Australia. The funeral. Somebody died—
“Look,” said a voice. “If you’re dead-set on reliving the entire thing, do me a favor. Either do it in order, or let me get a drink first. This jumping around is giving me a migraine. Keep it up and I’ll shoot my cookies on your high school prom.”
I never went to prom, thought Molly.
A pause, punctuated with a strong whiff of cigarette smoke. The voice said, “And warn me before we get to your first period. You’re on your own for that one.”
Molly remembered. She’d fallen under a streetcar. Hadn’t she? In that case …
Holy shit. There really is a God … a drinking, chain-smoking God.…
“Am I crazy?” she whispered.
“Nah. You’re not having an ing-bing, if that’s what’s got you worried. So relax. You’re dead, angel.”
He flicked the cigarette aside. It sailed into the bedroom and fell smoldering to the hardwood floor. A faint sizzle launched a puff of smoke and a scent equal parts wood ash and varnish. Ria would have taken his head off for that. She’d spent weeks refurbishing those floors. In return their landlord had given them two months off the rent.
The man sighed. He ran a hand under the brim of his hat, massaged his forehead. It was a snap-brim fedora, she realized. Very smart, that and the suit. She’d never seen anybody dressed like this. Only in old movies.
“Well, I say dead,” he said, “but it’s more complicated than that. I guess it’s a decent start.”
“I can’t be dead. We’re having a conversation.”
“Uh-huh. Care to explain how it is you’re lying in bed in an apartment building that burned down at the tail end of the last decade?”

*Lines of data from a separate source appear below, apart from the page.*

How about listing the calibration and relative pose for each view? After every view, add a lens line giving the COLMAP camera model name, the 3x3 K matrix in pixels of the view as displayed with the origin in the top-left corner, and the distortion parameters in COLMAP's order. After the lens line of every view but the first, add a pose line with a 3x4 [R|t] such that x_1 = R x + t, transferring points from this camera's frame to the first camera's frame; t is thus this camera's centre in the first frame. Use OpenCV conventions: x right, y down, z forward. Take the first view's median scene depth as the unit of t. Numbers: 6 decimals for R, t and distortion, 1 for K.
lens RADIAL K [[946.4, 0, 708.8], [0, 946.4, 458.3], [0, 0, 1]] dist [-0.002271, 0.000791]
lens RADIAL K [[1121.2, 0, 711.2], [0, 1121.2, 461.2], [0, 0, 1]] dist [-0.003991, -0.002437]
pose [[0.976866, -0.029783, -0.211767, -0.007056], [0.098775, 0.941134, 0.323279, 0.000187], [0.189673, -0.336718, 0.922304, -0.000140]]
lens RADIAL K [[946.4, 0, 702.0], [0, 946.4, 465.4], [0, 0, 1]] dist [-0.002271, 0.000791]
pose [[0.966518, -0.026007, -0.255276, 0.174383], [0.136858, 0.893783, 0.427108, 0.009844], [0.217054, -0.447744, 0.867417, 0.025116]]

Molly remembered. She’d heard about the fire from friends who still lived in the neighborhood. It seemed appropriate that the happiest place she’d ever lived had been reduced to ashes. She and Ria hadn’t broken up yet, but their relationship was in free fall. All she said whe
n Molly told her about the fire was, “My floors. Damn.”
Molly took a second look at the trench-coat man. Those eyes … “Wait. I remember. The tram stop. You were there. You followed us. There was a taxi, I grabbed Martin—”

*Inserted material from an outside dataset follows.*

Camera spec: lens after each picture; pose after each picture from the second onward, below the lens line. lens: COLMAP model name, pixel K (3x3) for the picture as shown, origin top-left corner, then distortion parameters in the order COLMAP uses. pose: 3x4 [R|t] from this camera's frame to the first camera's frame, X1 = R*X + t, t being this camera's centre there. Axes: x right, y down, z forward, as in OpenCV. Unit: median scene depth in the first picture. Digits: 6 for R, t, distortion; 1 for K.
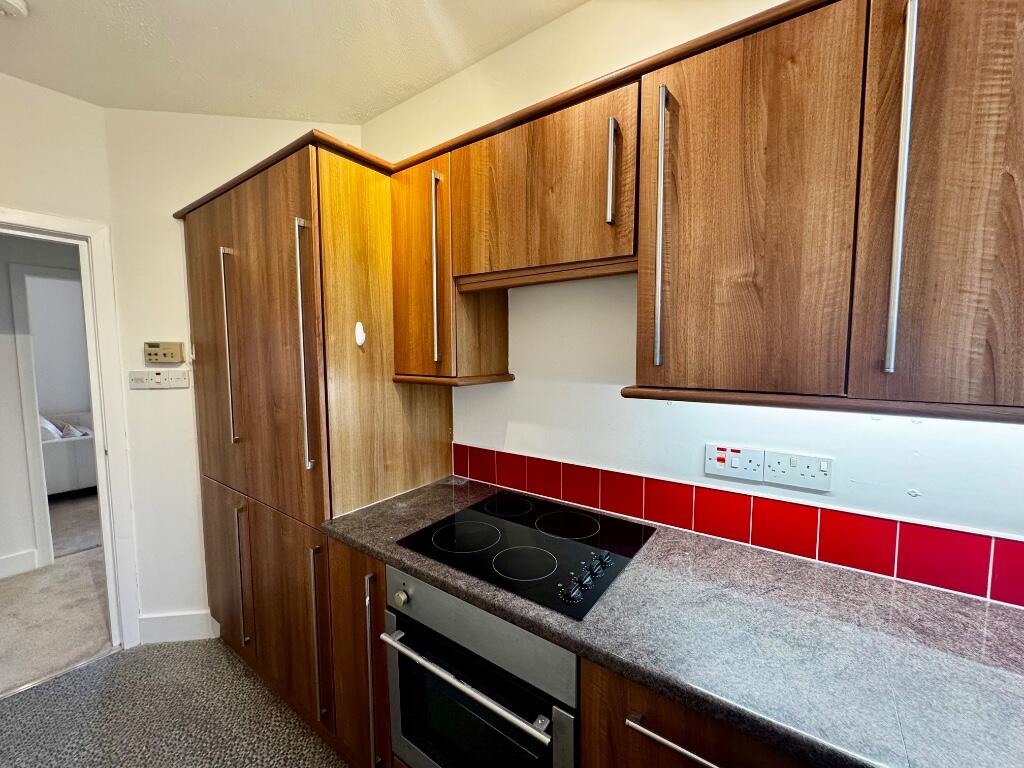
lens RADIAL K [[408.8, 0, 512.8], [0, 408.8, 382.7], [0, 0, 1]] dist [-0.004214, 0.000040]
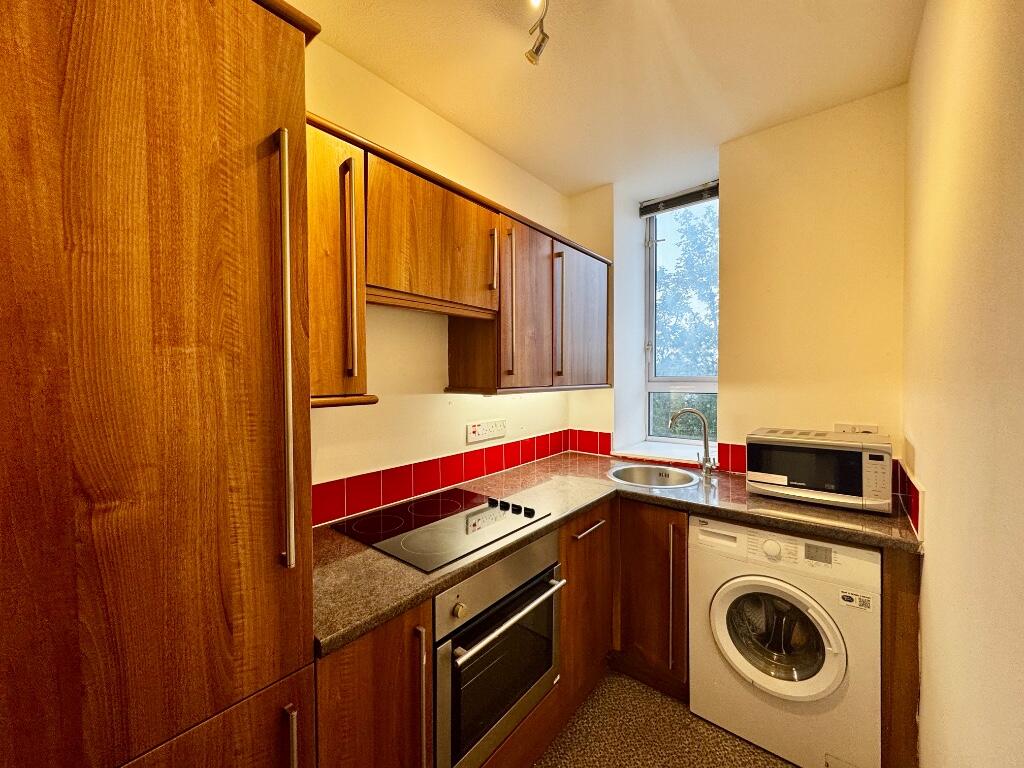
lens RADIAL K [[408.8, 0, 511.9], [0, 408.8, 382.0], [0, 0, 1]] dist [-0.004214, 0.000040]
pose [[0.055450, -0.019068, 0.998279, -1.158872], [0.080659, 0.996635, 0.014556, -0.032220], [-0.995198, 0.079713, 0.056802, 0.714040]]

“Yeah. Uh. About that.” He rubbed the back of his neck. “Real sorry I knocked you under that train. But hey, what’s done is done. No point getting sore about it now. Bygones, right?”
“You—”
“Look, angel. I’m gonna level with you. I made a hash of things. Bad. Meant to tag your boyfriend but, well, things happen. It’s a bum rap, I know, but we’re stuck with one another.”

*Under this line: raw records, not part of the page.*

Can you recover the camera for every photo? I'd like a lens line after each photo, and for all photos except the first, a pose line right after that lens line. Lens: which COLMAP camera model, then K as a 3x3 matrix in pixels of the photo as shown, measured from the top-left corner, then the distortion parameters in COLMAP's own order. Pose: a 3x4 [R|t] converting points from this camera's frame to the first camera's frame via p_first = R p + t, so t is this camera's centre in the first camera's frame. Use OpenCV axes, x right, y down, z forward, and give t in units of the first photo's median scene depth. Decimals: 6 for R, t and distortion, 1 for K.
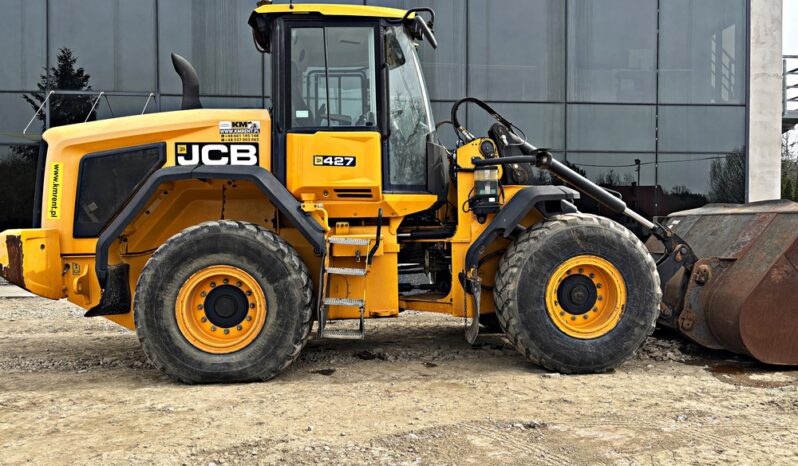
lens RADIAL K [[597.4, 0, 397.0], [0, 597.4, 236.6], [0, 0, 1]] dist [0.019537, -0.003657]
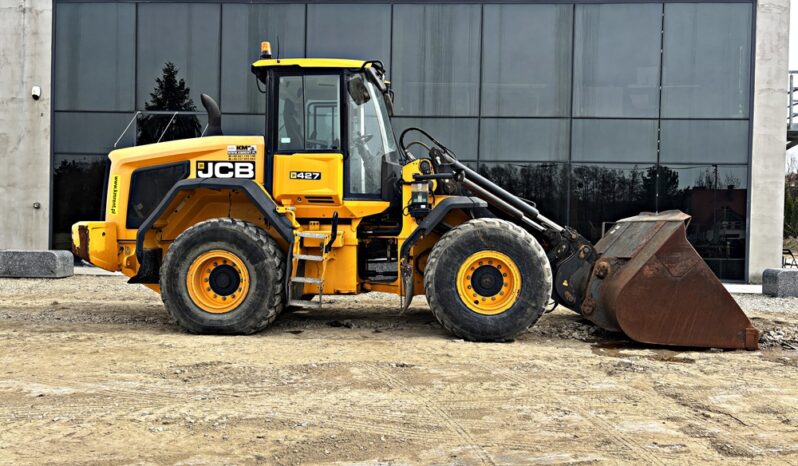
lens RADIAL K [[595.3, 0, 399.0], [0, 595.3, 233.0], [0, 0, 1]] dist [0.021944, -0.004407]
pose [[0.989498, 0.023306, -0.142657, 0.292739], [-0.024287, 0.999692, -0.005135, 0.004443], [0.142494, 0.008546, 0.989759, -0.292685]]
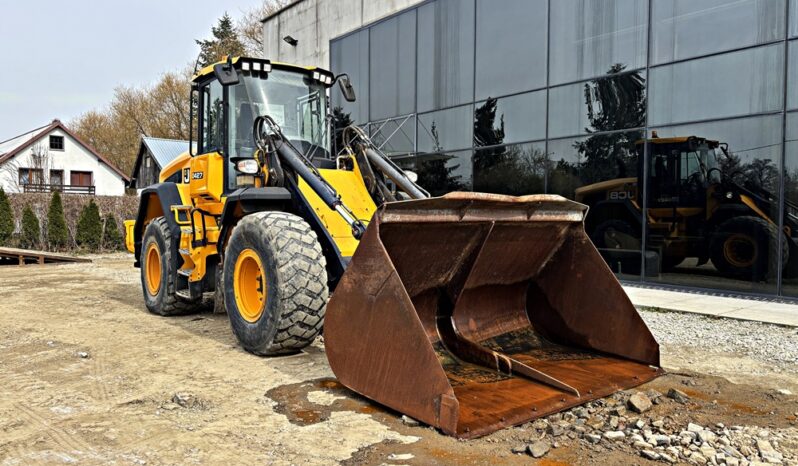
lens RADIAL K [[595.7, 0, 403.1], [0, 595.7, 231.3], [0, 0, 1]] dist [0.021446, -0.001985]
pose [[0.569198, 0.025926, -0.821791, 1.351908], [-0.016970, 0.999660, 0.019784, -0.028072], [0.822025, 0.002685, 0.569445, 0.568756]]
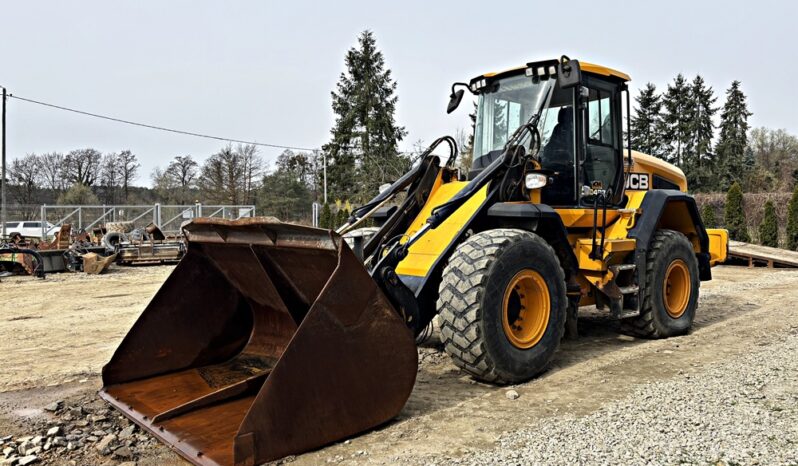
lens RADIAL K [[599.6, 0, 391.1], [0, 599.6, 219.8], [0, 0, 1]] dist [0.009745, -0.001427]
pose [[-0.794527, 0.017119, -0.606988, 1.057817], [0.004168, 0.999733, 0.022739, -0.085408], [0.607215, 0.015536, -0.794386, 2.072019]]
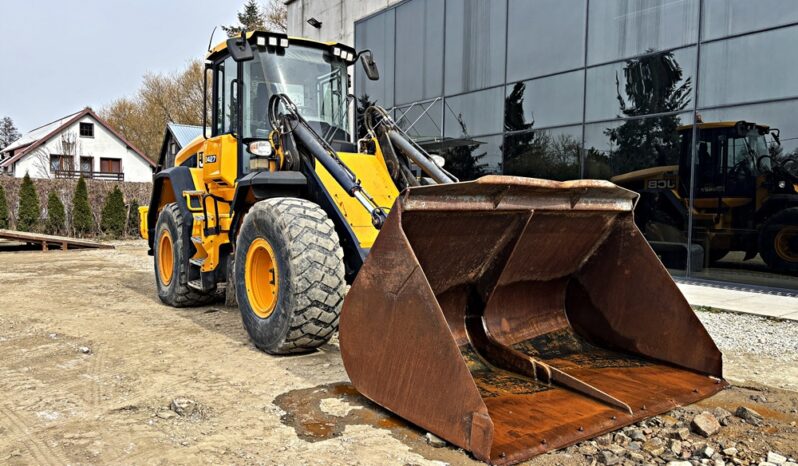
lens RADIAL K [[597.3, 0, 399.0], [0, 597.3, 233.0], [0, 0, 1]] dist [0.019980, -0.001213]
pose [[0.528005, 0.048918, -0.847831, 1.268480], [-0.024955, 0.998802, 0.042087, -0.026163], [0.848875, -0.001065, 0.528593, 0.625123]]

Boyfriend? Oh. “Martin’s my brother.”
“For real? Huh.” He shook his head. “Oh. I’m Bayliss, by the way.” He flicked the brim of his hat with his thumbnail. “How’s tricks?”
“What?”
Bayliss shook his head. Sighed. “Never mind. Point is, I need to get you on your feet and up to speed so that I can forget this day ever happened. You need me to show you the ropes before you gum up the works. So, like I said, we’re stuck with one another, angel.”
Molly clamped her hands to her forehead, rubbed her temples. “This is insane. This can’t be real,” she muttered. “This is a dream. It must be.”
But that strange infuriating man, Bayliss, hadn’t disappeared when she opened her eyes again. Instead, he was lighting another cigarette. “Not a dream. If so, we’d be sharing it, and I don’t dream about taking a leak in some strange bird’s apartment while she has a nervous breakdown in the next room. Trust me, it ain’t on my list.”
Maybe it all really happened but the train didn’t kill me and I’m stuck in a coma. “I’m—”
“And it ain’t a coma, either, so don’t hold out hope on that front. You squiffed out, angel. It was messy.” He puffed on his cigarette and looked away. “Sorry about that. Bygones.”
“Get out of my house you fucking lunatic!”